Addo-Danquah’s focus over the past 10 years has been to develop the infrastructure and skills in the CID to fight this growing category of crime. One of her first decisions was to develop a training programme for investigators. ‘Most of the police officers and investigators at that time were only used to dealing with traditional crime,’ she says. ‘Ghana passed its anti-money laundering laws in 2008, but we still needed to work in a way that would lead to successful prosecutions and tracing of assets.’ With the help of a friend who had also qualified with ACCA in the UK, she developed a training programme for both the police service and the financial sector.

She has also worked hard to put in place the necessary technological support. ‘While I was studying I wrote a dissertation on the impact of crime on economic development, and I found it very difficult to get hold of the data I needed,’ she says. ‘That taught me that we need good systems to record what we do. And when I took over at the CID in January 2017, if you had asked me how many homicide cases we were working on, I would not have been able to tell you.’

With financial resources constrained, Addo-Danquah began looking for someone who could help develop a database. ‘It turned out we had two software developers already working for us. One had just been offered a very good job at a bank but I persuaded him it would be more worthwhile to stay and develop a database for us at CID. We now have a very good database in place, which was developed entirely in-house. I can go straight to my laptop and tell you how many people we arrested last week, how many appeared in court and so on.’

The next step, she says, was to develop the analytical tools to make the most of this data. ‘If we have the right tools we can work out where our resources, like police stations, are most needed, and report that back to government.’

A dedicated CID financial forensic unit was opened in 2017. Addo-Danquah’s CID remit also includes homicide, drug law violations, human trafficking, armed robbery, commercial crime, Interpol, a criminal data services bureau, a central firearms registry and a forensic science lab.

12-hour days

It is a lot of work. ‘I always start early, always before 7am,’ she says. ‘The hour-long journey to work is spent catching up on cases that have come in overnight.
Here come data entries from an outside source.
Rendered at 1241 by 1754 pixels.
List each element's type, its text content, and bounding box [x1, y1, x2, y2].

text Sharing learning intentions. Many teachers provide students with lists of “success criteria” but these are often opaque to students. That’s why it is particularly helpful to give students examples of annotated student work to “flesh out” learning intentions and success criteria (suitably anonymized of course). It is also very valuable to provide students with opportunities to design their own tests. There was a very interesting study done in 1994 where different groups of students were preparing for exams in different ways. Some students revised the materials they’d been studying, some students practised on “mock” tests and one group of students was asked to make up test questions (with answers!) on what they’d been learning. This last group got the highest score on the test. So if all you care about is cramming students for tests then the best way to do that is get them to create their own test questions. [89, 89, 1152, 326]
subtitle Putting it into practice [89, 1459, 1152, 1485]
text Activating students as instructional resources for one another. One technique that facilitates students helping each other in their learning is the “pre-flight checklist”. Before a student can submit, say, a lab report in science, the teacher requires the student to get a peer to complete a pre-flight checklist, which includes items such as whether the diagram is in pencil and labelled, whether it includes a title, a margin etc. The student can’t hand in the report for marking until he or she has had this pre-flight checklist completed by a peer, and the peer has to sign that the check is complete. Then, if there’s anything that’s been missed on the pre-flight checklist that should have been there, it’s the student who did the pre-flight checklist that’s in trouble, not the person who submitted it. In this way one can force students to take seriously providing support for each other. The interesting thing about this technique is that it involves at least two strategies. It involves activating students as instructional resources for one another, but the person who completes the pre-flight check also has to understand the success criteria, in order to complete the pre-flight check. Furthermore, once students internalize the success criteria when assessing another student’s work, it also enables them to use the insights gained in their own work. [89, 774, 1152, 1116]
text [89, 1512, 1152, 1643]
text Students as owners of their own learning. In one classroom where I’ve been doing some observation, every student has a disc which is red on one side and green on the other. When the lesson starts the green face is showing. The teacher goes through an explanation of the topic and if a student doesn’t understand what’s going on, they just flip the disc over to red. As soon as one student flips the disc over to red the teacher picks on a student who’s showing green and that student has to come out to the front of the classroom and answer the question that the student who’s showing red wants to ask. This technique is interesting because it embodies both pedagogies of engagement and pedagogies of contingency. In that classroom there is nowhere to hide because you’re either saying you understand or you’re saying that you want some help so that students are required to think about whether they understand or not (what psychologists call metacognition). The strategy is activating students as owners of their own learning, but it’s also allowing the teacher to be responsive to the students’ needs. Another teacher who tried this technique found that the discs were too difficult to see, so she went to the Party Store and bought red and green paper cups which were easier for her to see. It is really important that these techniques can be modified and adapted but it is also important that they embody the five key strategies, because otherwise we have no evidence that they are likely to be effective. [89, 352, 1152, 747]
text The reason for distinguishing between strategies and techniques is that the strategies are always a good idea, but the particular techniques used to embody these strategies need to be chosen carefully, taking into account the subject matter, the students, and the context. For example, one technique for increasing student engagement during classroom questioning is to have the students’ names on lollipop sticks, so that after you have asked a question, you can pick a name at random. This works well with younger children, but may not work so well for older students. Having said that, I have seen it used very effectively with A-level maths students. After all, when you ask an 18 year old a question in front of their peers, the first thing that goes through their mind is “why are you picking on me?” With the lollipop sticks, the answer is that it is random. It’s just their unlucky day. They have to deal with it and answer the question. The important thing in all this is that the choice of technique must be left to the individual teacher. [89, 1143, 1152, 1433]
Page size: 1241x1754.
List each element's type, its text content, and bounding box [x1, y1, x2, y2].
Every case comes through me – some are routine, but I want to look at anything that is unusual.’ Monday to Wednesdays are usually taken up with meetings, and the working day rarely ends before 8pm. ‘I don’t like to leave anything on my desk – I clear everything before I leave. It’s a very full day.’

As the first female head of CID, and one of just two women on the police service management board, she is aware that expectations are high. ‘You don’t have the luxury of failing in this position. You have to cope, and do what’s expected of you. Women are not seen as traditional leaders in Ghana, and if I do well it creates opportunities for other women. If I don’t, it will affect other women. My appointment has motivated the authorities to consider other women for leadership positions.’ The police service has introduced a policy that at least 30% of its student intake should be female, in line with United Nations recommendations on gender equality.

Addo-Danquah knows that the police service in Ghana cannot afford to stand still. ‘Crime is very dynamic. You put steps in place to prevent one crime, and people come up with something else. You have to always stay one step ahead. And now that everything is IT-enabled we have more challenges. Someone in the UK can commit a crime in Ghana and what happens then? How can you bring them to justice? And whose laws should apply?

‘We can’t stop 100% of crime – it will always happen. But we want to improve our ability to prosecute offenders. We want to successfully close more cases and reduce the number of cases that are under investigation. We want to have a police service where people who report crimes to us can have confidence that they will see justice.’

Funding is often tight, but Addo-Danquah credits her accountancy training with helping her to make sure that the resources she has are always well used. It is an important, responsible job – and one that she loves.

‘What I have learned during my career,’ she says, ‘is that if you work hard and have the right attitude, and follow the rules and procedures, you will get where you want to be.’